Minimum base sample of n=300 completed respondents in the source dataset
Close-ended, quantitative fields only. Open-ended survey responses cannot be augmented by statistical models
Explicit survey logic configuration. Multi-select groups must be clearly defined prior to augmentation to ensure 100% compliance

The pilot tested 11 distinct survey logic patterns. All 11 demonstrated 100% compliance. This result is a function of careful configuration, not an automatic property of the technology.

The Boundaries of the Method

Nguyen's paper is notable in part for its explicit statement of where synthetic data augmentation is not the appropriate tool. These boundaries are as important as the performance results for any research team conducting a rigorous evaluation.

Qualitative and open-ended data. Statistical augmentation applies exclusively to quantitative, close-ended fields. Verbatims, open-ended brand perceptions, and exploratory qualitative data cannot be replicated by statistical models and remain firmly within the domain of real human research.

Bias propagation. Statistical models learn from their training data, including any embedded biases. An original dataset that over-represents a particular respondent profile within a niche segment will produce synthetic data reflecting that same imbalance. Holdout sample validation is the standard mechanism for quantifying this risk; it does not eliminate it.
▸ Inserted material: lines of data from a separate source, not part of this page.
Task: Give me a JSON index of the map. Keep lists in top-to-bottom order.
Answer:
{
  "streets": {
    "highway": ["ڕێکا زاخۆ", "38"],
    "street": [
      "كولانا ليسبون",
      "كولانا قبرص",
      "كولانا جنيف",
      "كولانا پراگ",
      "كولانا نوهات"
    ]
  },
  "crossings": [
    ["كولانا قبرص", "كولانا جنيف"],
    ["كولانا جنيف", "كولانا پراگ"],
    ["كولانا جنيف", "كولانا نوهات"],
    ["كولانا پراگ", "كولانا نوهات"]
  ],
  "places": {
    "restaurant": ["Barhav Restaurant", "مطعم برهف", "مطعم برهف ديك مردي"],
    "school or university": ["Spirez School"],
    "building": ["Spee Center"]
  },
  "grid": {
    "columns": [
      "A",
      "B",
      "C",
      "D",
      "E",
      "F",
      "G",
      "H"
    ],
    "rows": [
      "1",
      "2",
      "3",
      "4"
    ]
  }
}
Mid-sized segments. The performance data is unambiguous: segments in the n=100 to n=200 range demonstrate limited and sometimes negligible improvement. Research needs concentrated in this range are better served by other methods.

A willingness to define these boundaries clearly is, itself, a meaningful signal of methodological credibility in any synthetic data vendor relationship.

The Broader Validation Picture: Five Independent Studies

The Google pilot study is one of five independent validations of Fairgen's synthetic data augmentation approach, each conducted by a third-party organization with no commercial interest in the outcome, across different geographies, research categories, and evaluation methodologies.

The convergence across all five constitutes methodological evidence rather than isolated proof of concept:

Google / Macromill: 23.8% average CI improvement on brand lift studies (52 cuts, 5 verticals)
L'Oréal + IFOP: 19% MAE reduction on aggregate; up to 32% improvement in specific cells across European beauty market data
YouGov: Confidence interval reduction equivalent to a 2 to 3x real sample boost
GIM: Methodology validated across European research datasets
Dig Insights: ESS improvement of +94% to +198% for segments at n=20 to 50; +153% to +198% for segments at n=7 to 15

Five organizations. Different datasets. Different verticals. Different evaluation criteria. Consistent directional findings across all five.